• **本文**:
図2】実施の形態1で、PLDの構成を示す。
図3】実施の形態1で、論理ブロック(LB)の構成を示す。
図4】実施の形態1のPLD診断方法のフローを示す。
図5】実施の形態1で、第1方式での診断信号生成部の構成例を示す。
図6】実施の形態1の変形例で、第2方式での診断信号生成部の構成例を示す。
図7】実施の形態1で、PLDのより詳細な構成例を示す。
図8】実施の形態1で、論理ブロック(LB)のより詳細な構成例を示す。
図9】実施の形態1で、NANDまたはNORの構成を実現するためのコンフィグレーションメモリの設定例を示す。
図10】実施の形態1で、NANDまたはNORの構成を実現するための論理ブロック(LB)の構成例を示す。
図11】実施の形態1の変形例で、他の配線も診断する場合の論理ブロック(LB)の構成例を示す。
【発明を実施するための形態】
【0015】
以下、図面を参照しながら本発明の実施の形態を詳細に説明する。図面において、同一部には原則として同一符号を付し、繰り返しの説明を省略する。図面において、各構成要素の表現は、発明の理解を容易にするために、実際の位置、大きさ、形状、および範囲等を表していない場合があり、本発明は、図面に開示された位置、大きさ、形状、および範囲等には必ずしも限定されない。
【0016】
<実施の形態1>
図1図10を用いて、本発明の実施の形態1のPLD診断方法等について説明する。図1等に示す実施の形態1のPLD診断方法は、PLD搭載基板10を含む診断システムにおいて、診断対象物であるPLD1に対し、診断時に診断用のコンフィグレーション(診断用回路の設定)を行って、診断を実行し、出力信号から診断結果を得るものである。実施の形態1のPLD診断装置は、図1のPLD搭載基板10を含むシステムが相当し、実施の形態1のPLD診断方法に従った動作や処理を行うものである。

• **提供資料**:
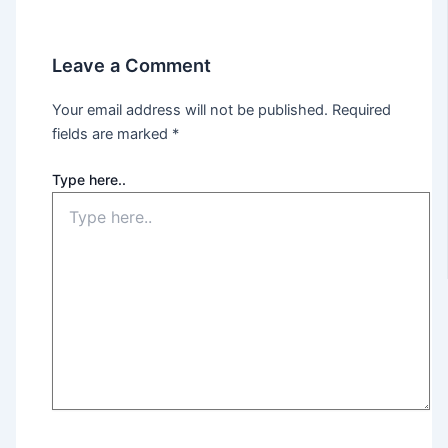
Leave a Comment
Your email address will not be published.
Required
fields are marked
*
Type here..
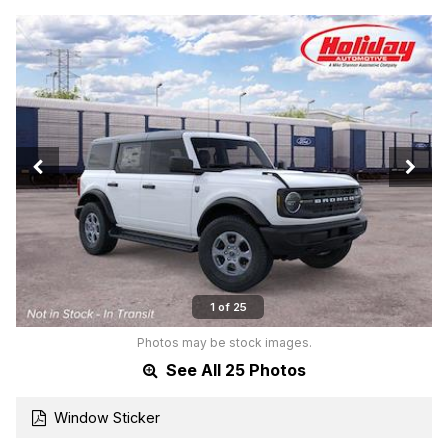
1 of 25
Photos may be stock images.
See All 25 Photos
Window Sticker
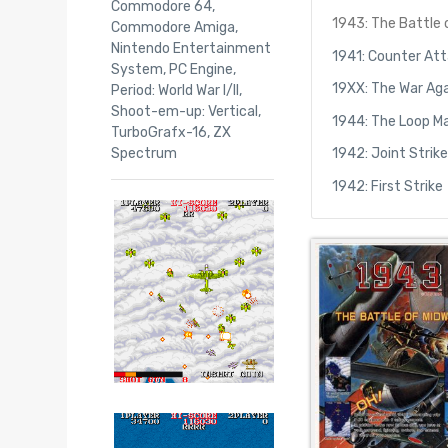
Commodore 64
,
1943: The Battle
Commodore Amiga
,
Nintendo Entertainment
1941: Counter At
System
,
PC Engine
,
19XX: The War Aga
Period: World War I/II
,
Shoot-em-up: Vertical
,
1944: The Loop M
TurboGrafx-16
,
ZX
Spectrum
1942: Joint Strik
1942: First Strike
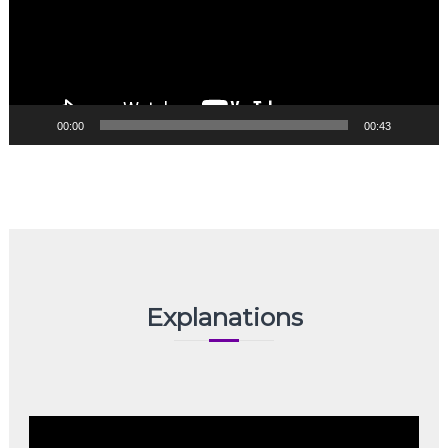
00:00
00:43
Explanations
Video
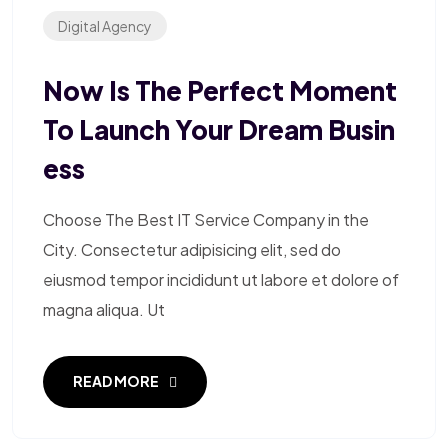
Digital Agency
Now Is The Perfect Moment
To Launch Your Dream Busin
Ess
Choose The Best IT Service Company in the
City. Consectetur adipisicing elit, sed do
eiusmod tempor incididunt ut labore et dolore of
magna aliqua. Ut
READ MORE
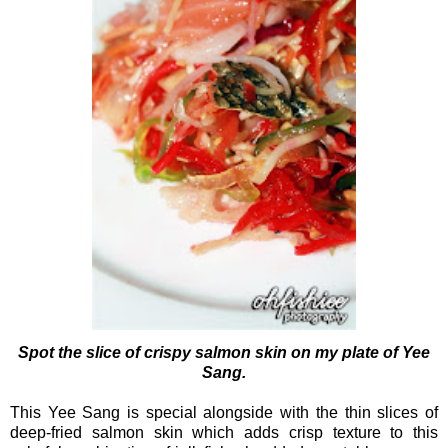
Spot the slice of crispy salmon skin on my plate of Yee
Sang.
This Yee Sang is special alongside with the thin slices of
deep-fried salmon skin which adds crisp texture to this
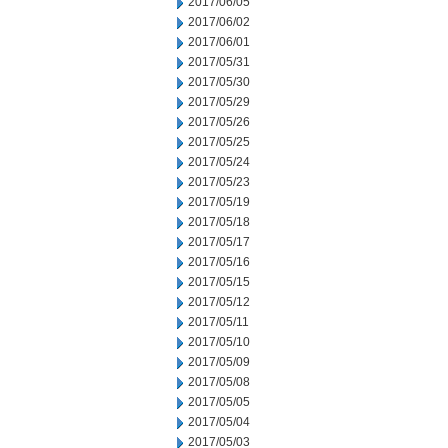
2017/06/05
2017/06/02
2017/06/01
2017/05/31
2017/05/30
2017/05/29
2017/05/26
2017/05/25
2017/05/24
2017/05/23
2017/05/19
2017/05/18
2017/05/17
2017/05/16
2017/05/15
2017/05/12
2017/05/11
2017/05/10
2017/05/09
2017/05/08
2017/05/05
2017/05/04
2017/05/03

• **演習問題**:
1. 次の(a)〜(c)の記述が本文の内容と一致するかどうか、それぞれ「はい」か「いいえ」で答え、判断の根拠となる本文の語句をそのまま引用してください。(a) 図面では、同一部に原則として同一符号が付される。(b) 本発明は、図面に開示された位置や大きさに必ず限定される。(c) 実施の形態1のPLD診断装置には、図1のPLD搭載基板10を含むシステムが相当する。
2. 本文のうち、「図5】実施の形態1で、第1方式での診断信号生成部の構成例を示す。」で始まり「等には必ずしも限定されない。」まで続く部分を、一字も変えずに繰り返して書いてください。

• **各問の解答**:
1.
(a) はい。「図面において、同一部には原則として同一符号を付し、繰り返しの説明を省略する。」
(b) いいえ。「本発明は、図面に開示された位置、大きさ、形状、および範囲等には必ずしも限定されない。」
(c) はい。「実施の形態1のPLD診断装置は、図1のPLD搭載基板10を含むシステムが相当し」

2.
図5】実施の形態1で、第1方式での診断信号生成部の構成例を示す。
図6】実施の形態1の変形例で、第2方式での診断信号生成部の構成例を示す。
図7】実施の形態1で、PLDのより詳細な構成例を示す。
図8】実施の形態1で、論理ブロック(LB)のより詳細な構成例を示す。
図9】実施の形態1で、NANDまたはNORの構成を実現するためのコンフィグレーションメモリの設定例を示す。
図10】実施の形態1で、NANDまたはNORの構成を実現するための論理ブロック(LB)の構成例を示す。
図11】実施の形態1の変形例で、他の配線も診断する場合の論理ブロック(LB)の構成例を示す。
【発明を実施するための形態】
【0015】
以下、図面を参照しながら本発明の実施の形態を詳細に説明する。図面において、同一部には原則として同一符号を付し、繰り返しの説明を省略する。図面において、各構成要素の表現は、発明の理解を容易にするために、実際の位置、大きさ、形状、および範囲等を表していない場合があり、本発明は、図面に開示された位置、大きさ、形状、および範囲等には必ずしも限定されない。